Dr. Carr’s professional pathway consisted of an undergraduate degree, a Ph.D., and post-doctoral work before arriving at her position with Nature Communications. Dr. Carr had a keen interest in science and investigation but couldn’t see herself pursuing research as a career. Does that sound like the position you might be in? Those who enjoy scientific reading, learning new areas of science, making decisions quickly and confidently, and looking for a stable office-based job may find a career in scientific editing to be a perfect fit. The day-to-day responsibilities of a scientific editor involve reading 2-3 papers per day, assessing revision papers, searching for peer reviewers, deciding whether manuscripts are fit for publishing, writing press releases, and communicating with colleagues.

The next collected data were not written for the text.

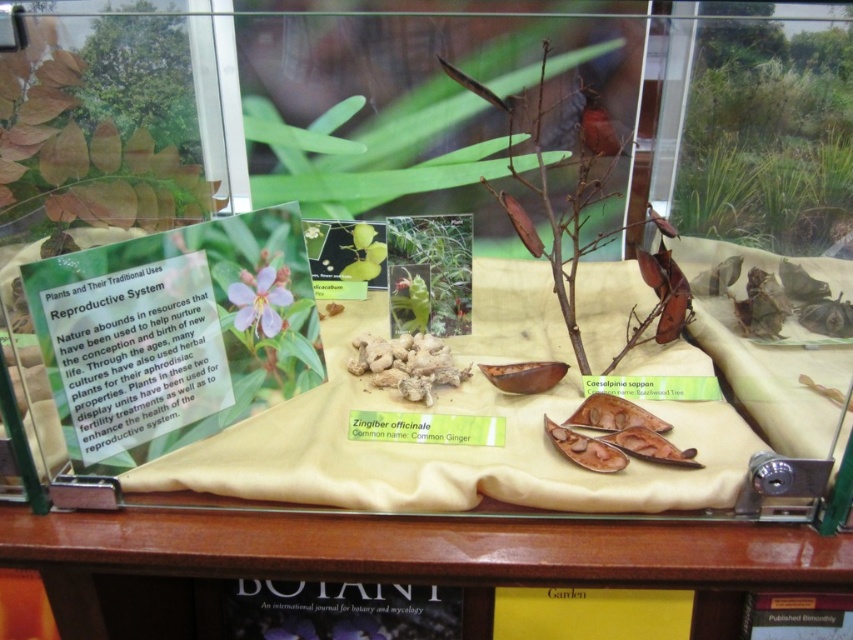
Consider the image. Which of these two, beige fabric at center or purple matte flower at upper center, stands shorter?

purple matte flower at upper center is shorter.

From the picture: Between beige fabric at center and purple matte flower at upper center, which one appears on the right side from the viewer's perspective?

Positioned to the right is beige fabric at center.

What do you see at coordinates (462, 424) in the screenshot? This screenshot has height=640, width=853. I see `beige fabric at center` at bounding box center [462, 424].

The height and width of the screenshot is (640, 853). I want to click on beige fabric at center, so click(x=462, y=424).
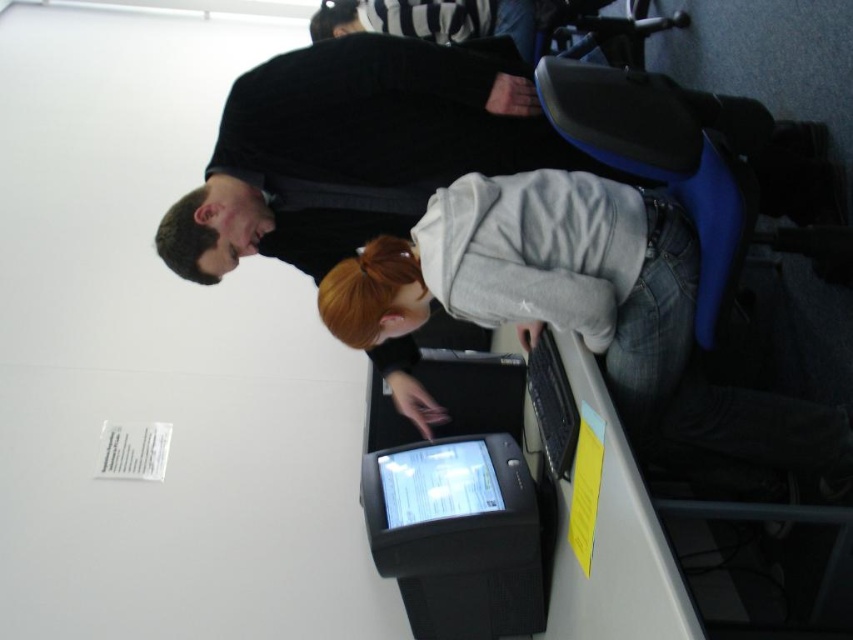
You are trying to place a new accessory on the desk between the gray fleece hoodie at center and the black glossy tablet at center. Which object should you move to make space, and why?

The gray fleece hoodie at center is wider than the black glossy tablet at center. Therefore, moving the gray fleece hoodie at center would create more space for the new accessory.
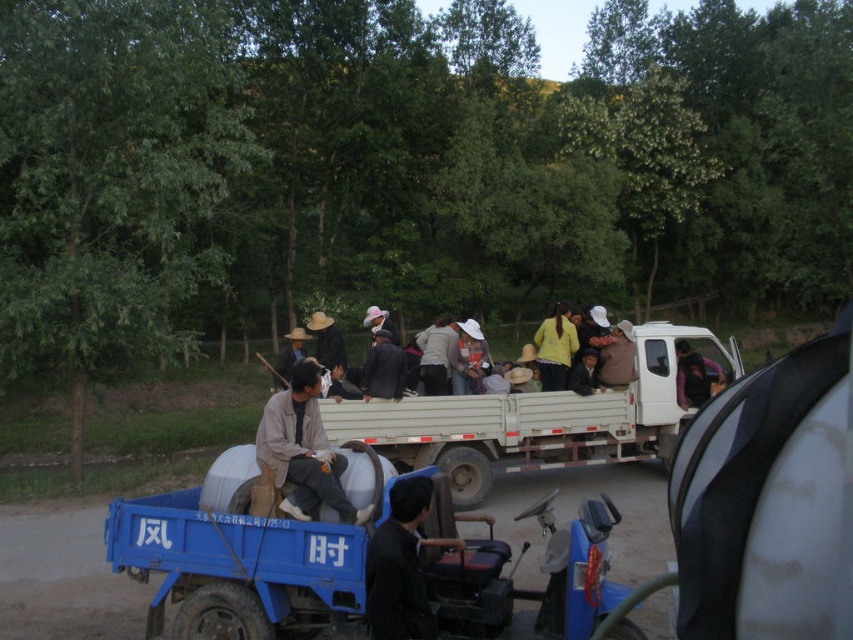
Looking at this image, you are standing near the blue motorized cart in the rural scene. You need to locate the light brown straw hat at center and the white matte truck at center. Which object is positioned higher from the ground?

The light brown straw hat at center is positioned higher from the ground than the white matte truck at center because the white matte truck at center is below the light brown straw hat at center.

You are a delivery person who needs to load a package onto the white matte truck at center. The package requires a space wider than the light brown straw hat at center. Can the truck provide enough width for the package?

The white matte truck at center is wider than the light brown straw hat at center, so the truck can accommodate the package as it has sufficient width.

You are standing at the edge of the dirt road and want to take a photo of the white matte pickup truck at center. If your camera has a maximum focus range of 1.5 meters, will you be able to capture the truck clearly?

The white matte pickup truck at center is 1.51 meters away from the camera, which exceeds the maximum focus range of 1.5 meters. Therefore, the camera won the truck clearly.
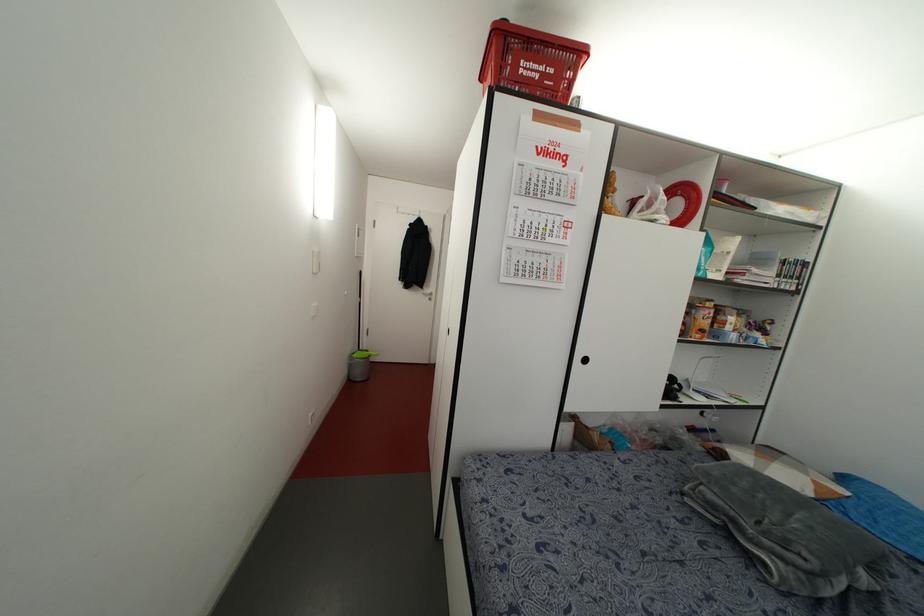
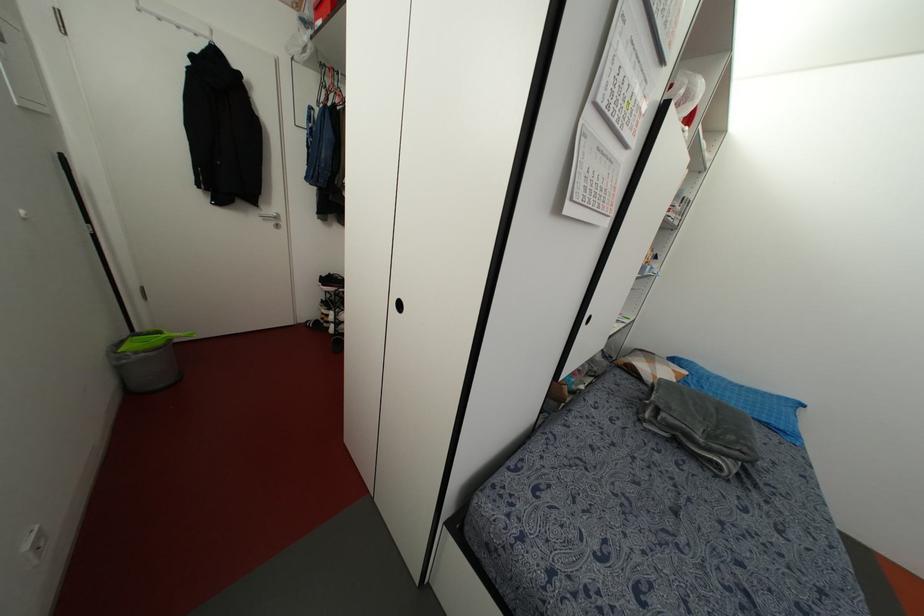
The images are taken continuously from a first-person perspective. In which direction is your viewpoint rotating?

The camera's rotation is toward right-down.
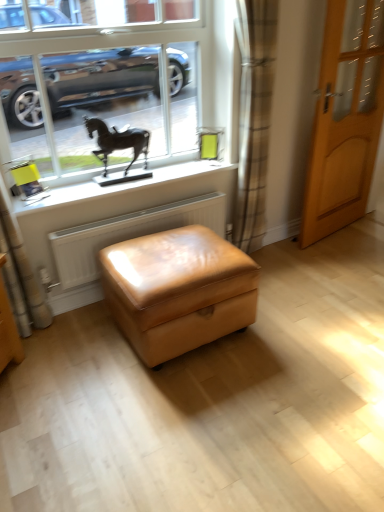
Image resolution: width=384 pixels, height=512 pixels. I want to click on free space above leather ottoman at center (from a real-world perspective), so click(x=173, y=254).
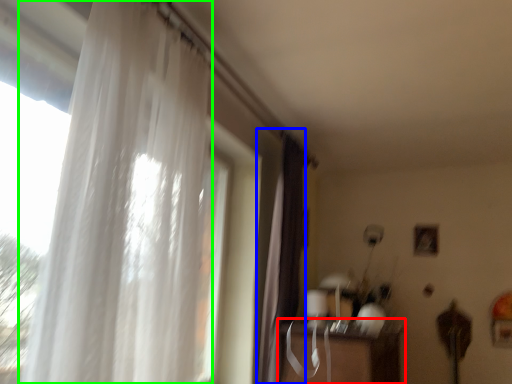
Question: Based on their relative distances, which object is farther from table (highlighted by a red box)? Choose from curtain (highlighted by a blue box) and curtain (highlighted by a green box).

Choices:
 (A) curtain
 (B) curtain

Answer: (B)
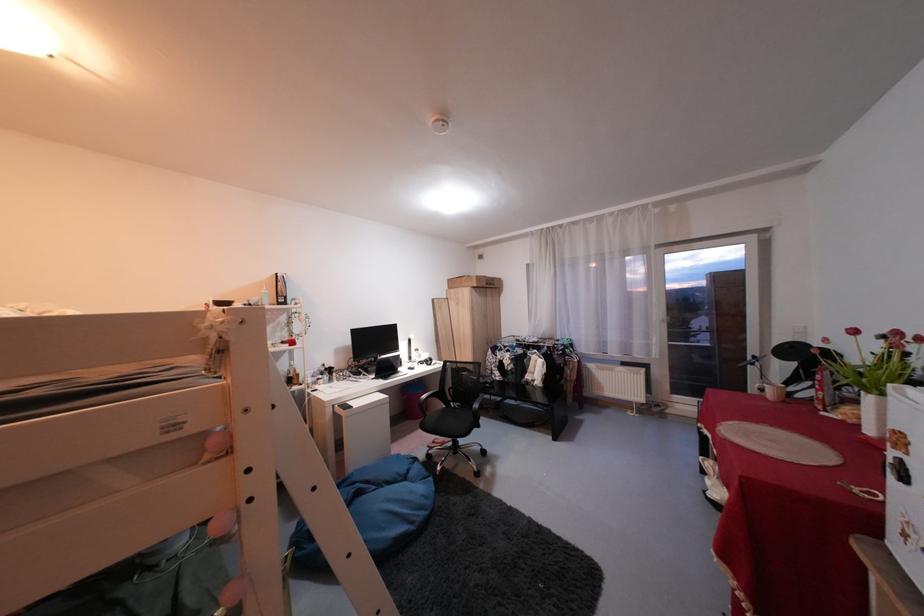
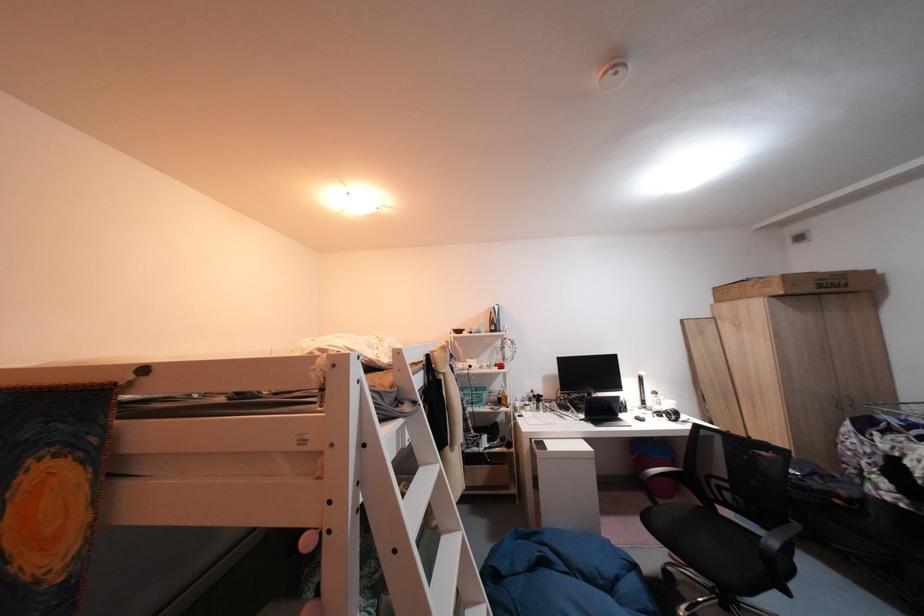
Locate, in the second image, the point that corresponds to (488,278) in the first image.

(794, 278)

While this talk was beneficial for young professionals considering academic editing as a career, it was also insightful for hopeful career researchers to know what an editor or journal is looking for. As an undergraduate researcher tasked with writing her first review article, I was eager for advice from a senior editor. Dr. Carr stressed that prestigious journals such as Nature are looking for high impact research; findings that will change the understanding and practice of science. However, related journals such as Nature Communications are looking for high-quality research, but do not require that your findings change the field of science. She also made writing recommendations such as avoiding the overstatement of findings as good results should speak for themselves. Lastly, Dr. Carr recommended that non-academics should understand the core message of a paper. These key points could be the difference between your article being rejected and accepted!
While I don’t think scientific editing is the career path for me, I’m excited to know that there are still careers in science that I had not yet considered after significant research. I’m also thankful for this opportunity to share the knowledge I gained with others.